Wo die Wölfe sind von Charlotte McConaghy 🐺 erschienen bei S. Fischer Verlag übersetzt von Tanja Handels Inhalt: Inti Flynn kommt nach Schottland, um Wölfe in den Highlands wiederanzusiedeln. Als Wissenschaftlerin weiß sie, dass die wilden Tiere die einzige Rettung für die zerstörte Landschaft sind. Als Frau hofft sie auf einen Neuanfang. Sie ist nicht mehr die, die sie einst war, hat sich von den Menschen zurückgezogen. Denn die Wolfsbiologin besitzt die seltene Fähigkeit, Gefühle von anderen Lebewesen körperlich nachzuempfinden.

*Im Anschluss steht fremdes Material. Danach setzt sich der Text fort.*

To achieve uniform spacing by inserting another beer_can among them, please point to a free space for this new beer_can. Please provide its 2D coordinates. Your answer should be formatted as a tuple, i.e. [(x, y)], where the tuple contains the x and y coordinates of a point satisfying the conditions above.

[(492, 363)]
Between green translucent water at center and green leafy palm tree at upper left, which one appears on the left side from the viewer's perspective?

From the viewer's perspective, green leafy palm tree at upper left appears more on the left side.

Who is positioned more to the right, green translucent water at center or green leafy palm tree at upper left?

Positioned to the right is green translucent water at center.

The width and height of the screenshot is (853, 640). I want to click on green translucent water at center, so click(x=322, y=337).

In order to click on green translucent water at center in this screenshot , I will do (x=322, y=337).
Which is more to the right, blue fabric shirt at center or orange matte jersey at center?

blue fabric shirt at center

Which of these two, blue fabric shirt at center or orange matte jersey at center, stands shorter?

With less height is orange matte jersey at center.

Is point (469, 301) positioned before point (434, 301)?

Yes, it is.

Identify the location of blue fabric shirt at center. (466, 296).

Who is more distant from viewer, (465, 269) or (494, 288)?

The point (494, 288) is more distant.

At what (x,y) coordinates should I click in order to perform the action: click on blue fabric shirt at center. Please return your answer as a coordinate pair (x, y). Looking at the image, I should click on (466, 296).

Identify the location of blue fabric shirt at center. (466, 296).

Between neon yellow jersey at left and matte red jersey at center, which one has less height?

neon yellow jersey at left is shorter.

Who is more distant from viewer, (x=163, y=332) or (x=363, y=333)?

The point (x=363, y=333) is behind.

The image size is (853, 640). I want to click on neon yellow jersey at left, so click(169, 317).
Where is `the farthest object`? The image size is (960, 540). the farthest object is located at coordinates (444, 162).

Als ein Farmer tot aufgefunden wird und eine Hetzjagd auf ihre Tiere beginnt, muss sie sich ihren Ängsten stellen: Ist der Wolf oder der Mensch die Bestie in den Wäldern? Und wird sie je wieder menschliche Nähe zulassen können – oder von der Wildnis verschlungen werden, die sie retten will? Mein Leseeindruck: Alleine hätte ich die Geschichte wahrscheinlich nicht gelesen, umso mehr freut es mich im Nachhinein, dass unsere Wahl für die Aprilleserunde auf das Buch fiel - selten hat mich ein Buch so unvermittelt gepackt und in seinen Bann gezogen. Der Erzählstil ist voller Wärme und zieht den Leser in die wundervolle Natur, mit ihren Wäldern und Bewohnern. "Jedes Lebewesen weiß was Liebe ist. Jedes Lebewesen" (S. 257) Den Bezug zur Natur, den die beiden Schwestern teilen und die innige Beziehung zwischen Inti und Aggie spürt man auch in den Rückblenden. Charlotte McConaghy wirft mit der Geschichte nicht nur die Frage auf: Wer ist die eigentliche Bestie? Der Mensch oder der Wolf?, indem sie die tiefen Abgründe der menschlichen Natur aufzeigt, sondern auch wir zerbrechlich unser Ökosystem ist. Eine herrlich ruhige, tiefgehende Geschichte um Empathie, Hoffnung und die Natur.